◆ **问题描述**
把下面记录里的这几行一字不改地照抄出来：从含有“Task: after every”的那一行开始，到含有“0.080231, 0.996444, 0.079410]]”的那一行结束，首尾两行都要抄。别的行不用抄。
___ 所给材料 ___
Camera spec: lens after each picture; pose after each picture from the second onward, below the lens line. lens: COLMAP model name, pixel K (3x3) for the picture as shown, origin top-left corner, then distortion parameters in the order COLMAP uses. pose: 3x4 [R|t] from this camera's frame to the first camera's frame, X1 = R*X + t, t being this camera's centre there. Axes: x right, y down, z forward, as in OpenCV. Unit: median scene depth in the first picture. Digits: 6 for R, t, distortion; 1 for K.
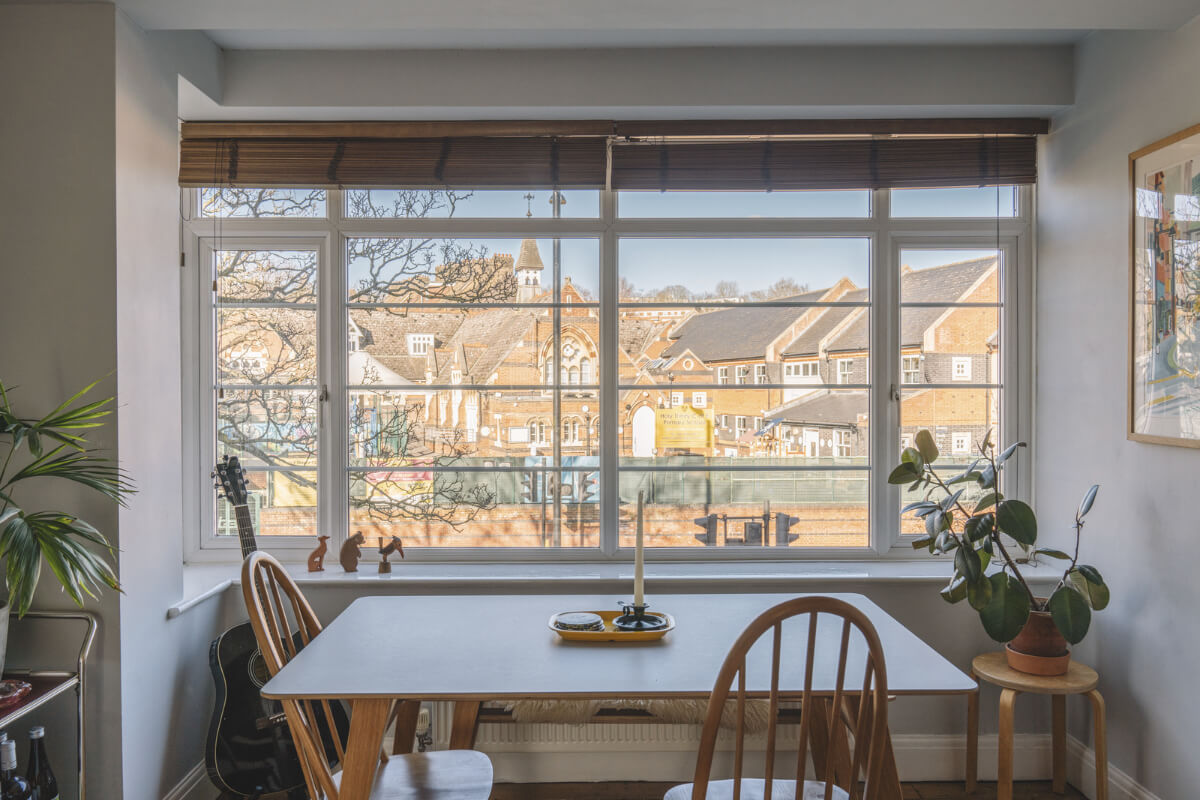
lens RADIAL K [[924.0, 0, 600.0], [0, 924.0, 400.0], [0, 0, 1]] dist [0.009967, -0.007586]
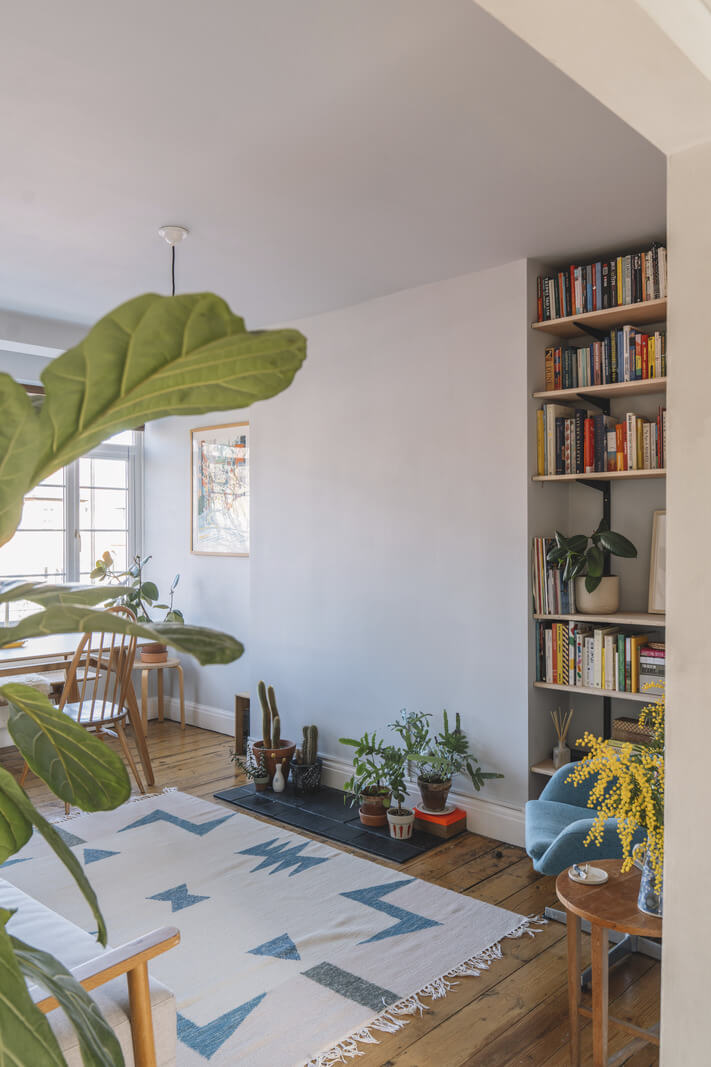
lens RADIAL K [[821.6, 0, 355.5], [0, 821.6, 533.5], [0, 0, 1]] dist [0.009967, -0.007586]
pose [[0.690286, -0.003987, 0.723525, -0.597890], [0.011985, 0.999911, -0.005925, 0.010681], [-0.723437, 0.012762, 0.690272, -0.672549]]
___
___ 所给材料 ___
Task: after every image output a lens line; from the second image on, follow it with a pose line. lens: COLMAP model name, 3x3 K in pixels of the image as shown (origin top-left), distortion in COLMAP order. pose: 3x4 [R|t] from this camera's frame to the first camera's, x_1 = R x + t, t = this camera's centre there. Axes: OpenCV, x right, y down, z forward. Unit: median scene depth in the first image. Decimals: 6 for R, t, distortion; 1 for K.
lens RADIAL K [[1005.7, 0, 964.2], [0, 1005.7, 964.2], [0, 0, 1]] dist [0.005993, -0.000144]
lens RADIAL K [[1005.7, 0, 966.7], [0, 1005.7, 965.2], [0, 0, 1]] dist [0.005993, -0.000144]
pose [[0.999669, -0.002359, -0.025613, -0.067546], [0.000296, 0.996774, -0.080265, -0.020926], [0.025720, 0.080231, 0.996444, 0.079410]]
___
◆ **任务作答**
Task: after every image output a lens line; from the second image on, follow it with a pose line. lens: COLMAP model name, 3x3 K in pixels of the image as shown (origin top-left), distortion in COLMAP order. pose: 3x4 [R|t] from this camera's frame to the first camera's, x_1 = R x + t, t = this camera's centre there. Axes: OpenCV, x right, y down, z forward. Unit: median scene depth in the first image. Decimals: 6 for R, t, distortion; 1 for K.
lens RADIAL K [[1005.7, 0, 964.2], [0, 1005.7, 964.2], [0, 0, 1]] dist [0.005993, -0.000144]
lens RADIAL K [[1005.7, 0, 966.7], [0, 1005.7, 965.2], [0, 0, 1]] dist [0.005993, -0.000144]
pose [[0.999669, -0.002359, -0.025613, -0.067546], [0.000296, 0.996774, -0.080265, -0.020926], [0.025720, 0.080231, 0.996444, 0.079410]]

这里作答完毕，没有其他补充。